Eksperimen Membakar dengan Kaca Pembesar (Lup), Percobaan Sains Sederhana Kelas 3 SD Tema 6 Semester 2

Kamis, 13 Februari 2020


Pembelajaran IPA, apalagi untuk siswa SD, yang terbaik adalah pembelajaran yang kongkret, sehingga akan lama diingat atau direkam dalam memori otak pengetahuan mereka.

Pembelajaran kongkret yang menghadirkan objek yang bisa diamati secara langsung; yang melibatkan anak-anak untuk langsung melakukan praktik, tentu akan lebih baik dan berkesan bagi siswa daripada sekedar membaca dan mendengarkan penjelasan guru sambil mengawang-awang saja.

Untuk itulah, hari ini saya mengajak anak-anak kelas 3A untuk melalukan percobaan sains sederhana sesuai dengan tema yang kami pelajari, yaitu tema 6 (Energi dan Perubahannya) Subtema 2 (Perubahan Energi).

Saya sudah menyiapkan sebuah lup/kaca pembesar, korek api batang, tisu, kertas, dan daun kering. Eksperimen yang hendak kami amati adalah membakar benda dengan menggunakan kaca pembesar yang lensa cembungnya memiliki sifat mengumpulkan sinar dan panas matahari menjadi satu titik fokus. Sinar matahari yang terkumpul menjadi satu titik fokus itulah yang akan membakar benda.


Baca Juga: Pengamatan Sederhana Pertumbuhan Kacang Hijau


Sebelum melakukan pengamatan, tidak lupa saya meminta anak-anak untuk membuat format laporan berupa lembar dan tabel pengamatan.

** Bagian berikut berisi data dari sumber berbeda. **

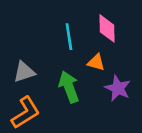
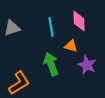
gray triangle: (24, 72) -> (12, 28), moved

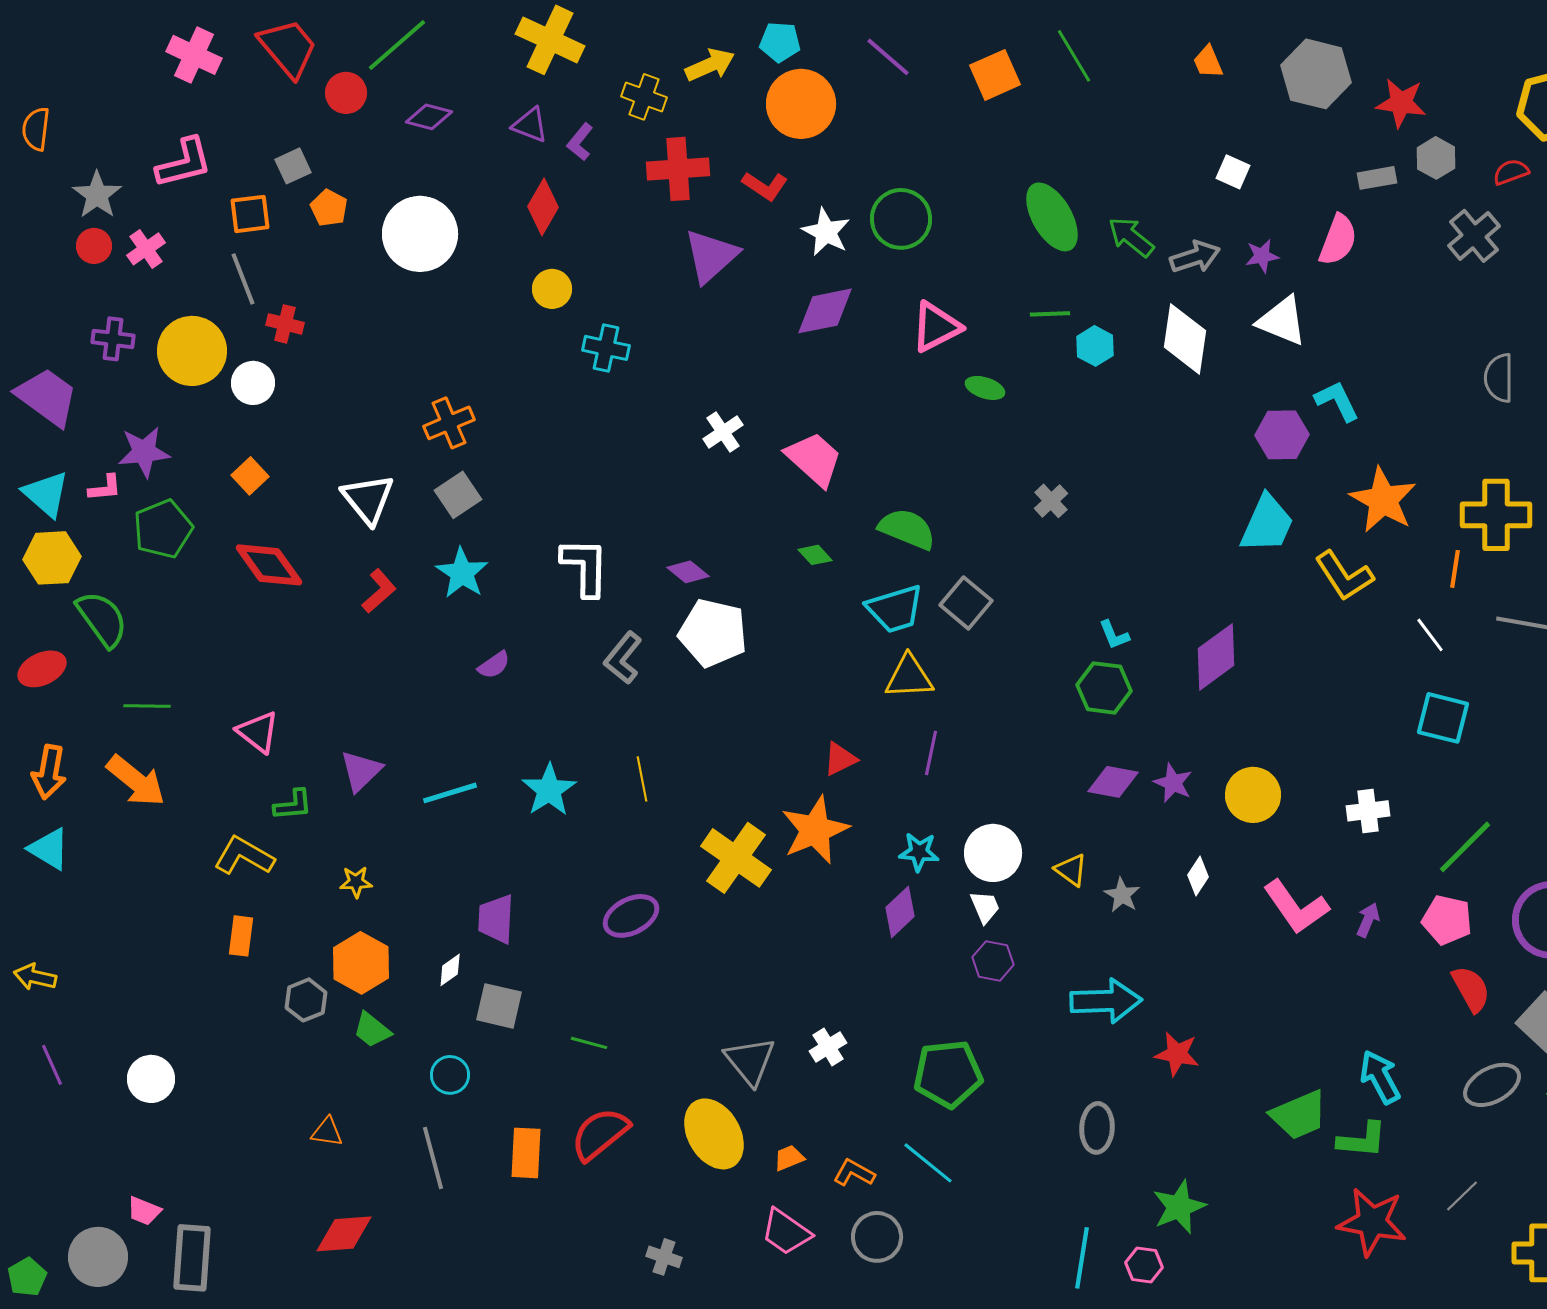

Lembar dan Tabel pengamatan tersebut memuat beberapa poin, seperti:

  1. Judul Pengamatan: Percobaan Membakar Benda dengan Menggunakan Kaca Pembesar
  2. Tujuan Pengamatan: Membuktikan matahari sebagai sumber energi panas
  3. Hari/Tanggal: Kamis, 13 Februari 2020
  4. Waktu Pengamatan: pukul 08.15 - 09.00
  5. Tempat Pengamatan: Teater Arena PAUD Labschool Unnes
  6. Objek Pengamatan: Tisu, Kertas, Batang korek api, dan daun kering yang dibakar dengan kaca pembesar
  7. Hasil Pengamatan
  8. Kesimpulan
Berikut ini adalah video kegiatan kami,, saya unggah di channel youtube "Rifan Fajrin".

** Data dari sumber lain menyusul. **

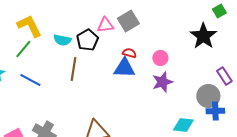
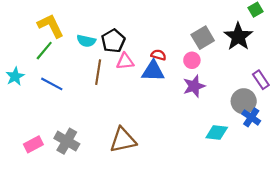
gray square: (128, 21) -> (203, 38), moved
pink triangle: (105, 25) -> (125, 61), moved
blue cross: (215, 111) -> (251, 117), turned 36

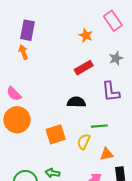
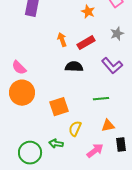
orange arrow: (23, 52) -> (62, 40), moved
purple L-shape: (111, 92) -> (112, 66), turned -35
black semicircle: (76, 102) -> (74, 67), moved
yellow semicircle: (84, 142) -> (75, 129), moved

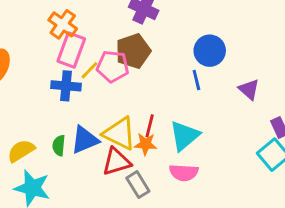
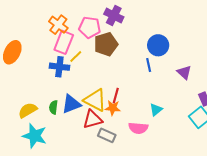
pink pentagon: (113, 66) -> (90, 27), moved
cyan triangle: (184, 136) -> (156, 110), moved, size x0.6
gray rectangle: (138, 185) -> (107, 135), turned -36

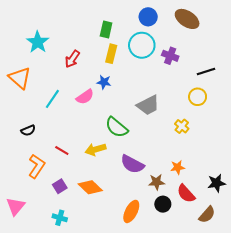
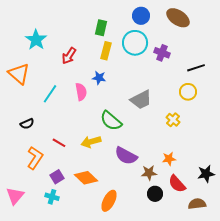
pink semicircle: (85, 97) -> (81, 92), turned -66
orange ellipse: (131, 211) -> (109, 201), moved
brown semicircle: (207, 215) -> (197, 204), turned -138
cyan cross: (60, 218) -> (52, 197), moved

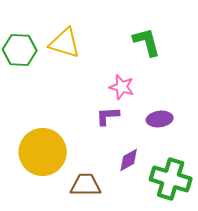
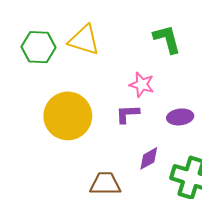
yellow circle: (43, 152) -> (68, 116), moved

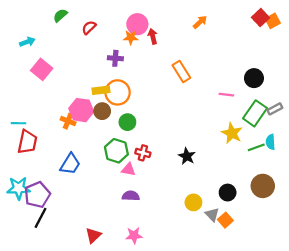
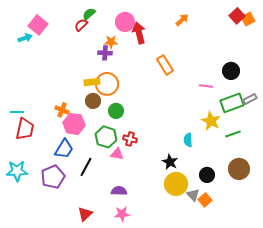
green semicircle: (60, 15) -> (89, 14), moved
red arrow: (153, 36) -> (139, 33), size x1.5
orange star: (131, 37) -> (111, 42), moved
pink square: (42, 69) -> (38, 25), moved
pink hexagon: (81, 110) -> (74, 124), moved
green rectangle: (255, 113) -> (232, 103), turned 35
cyan semicircle: (270, 142) -> (188, 140), moved
black star: (187, 156) -> (170, 162), moved
purple pentagon: (37, 195) -> (53, 177), moved
purple semicircle: (131, 196) -> (119, 191), moved
yellow circle: (193, 202) -> (176, 184), size x1.5
black line: (41, 218) -> (86, 167), moved

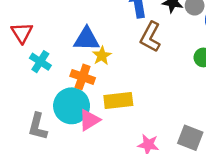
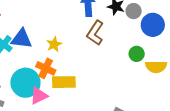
blue triangle: (87, 39) -> (22, 39), moved
orange cross: (83, 77) -> (46, 68), moved

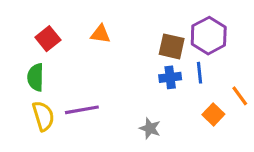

Di akhir kegiatan, saya bertanya kepada beberapa anak tentang bagaimana perasaannya setelah melakukan praktik tersebut. Kebanyakan anak memang menjawab senang sekali. 

Tapi ada juga anak yang menjawab begini, "Pak, lebih seru lagi kalau kita tidak cuma membakar kertas dan dedaunan kering. Kita bakar sekolah pasti keren!"

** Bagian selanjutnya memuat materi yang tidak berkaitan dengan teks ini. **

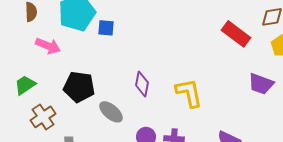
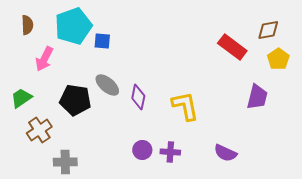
pink arrow: (48, 46) -> (44, 59), turned 95
purple trapezoid: (261, 84) -> (257, 97), turned -96
gray ellipse: (111, 112) -> (107, 85), moved

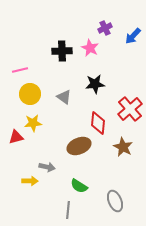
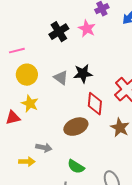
black cross: (62, 51) -> (59, 32), turned -30
black star: (95, 84) -> (83, 74), moved
yellow star: (33, 123) -> (30, 104), turned 30

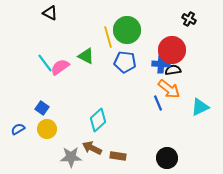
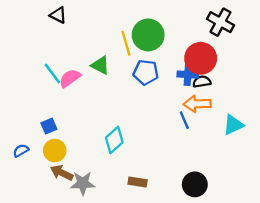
black cross: (189, 19) -> (220, 22), size x1.6
orange arrow: (169, 89) -> (197, 104), turned 140
blue square: (42, 108) -> (49, 126), turned 32
brown arrow: (92, 148) -> (62, 173), moved

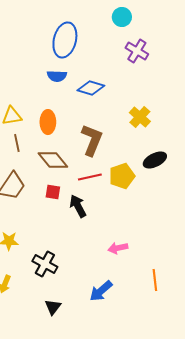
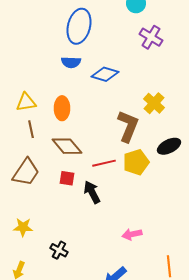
brown L-shape: (92, 140) -> (128, 126), moved
black cross: (45, 264) -> (59, 250), size x0.7

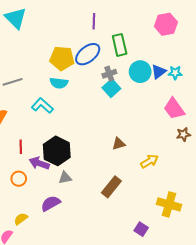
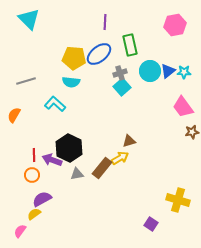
red line: (21, 147) -> (34, 155), moved
yellow arrow: (149, 161) -> (120, 158), moved
brown rectangle: (111, 187) -> (102, 168), moved
purple semicircle: (51, 203) -> (42, 199), moved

Saya tahu itu jawaban ngawur dan bermaksud bercanda, tapi mau tidak mau saya harus mengelus dada saya sendiri dan geleng-geleng kepala. Saya membatin, "Jiaaaa, wiiss wis."  >.<

Semoga anak-anak senang dan mendapatkan ilmu yang bermanfaat dari kegiatan ini. Amin.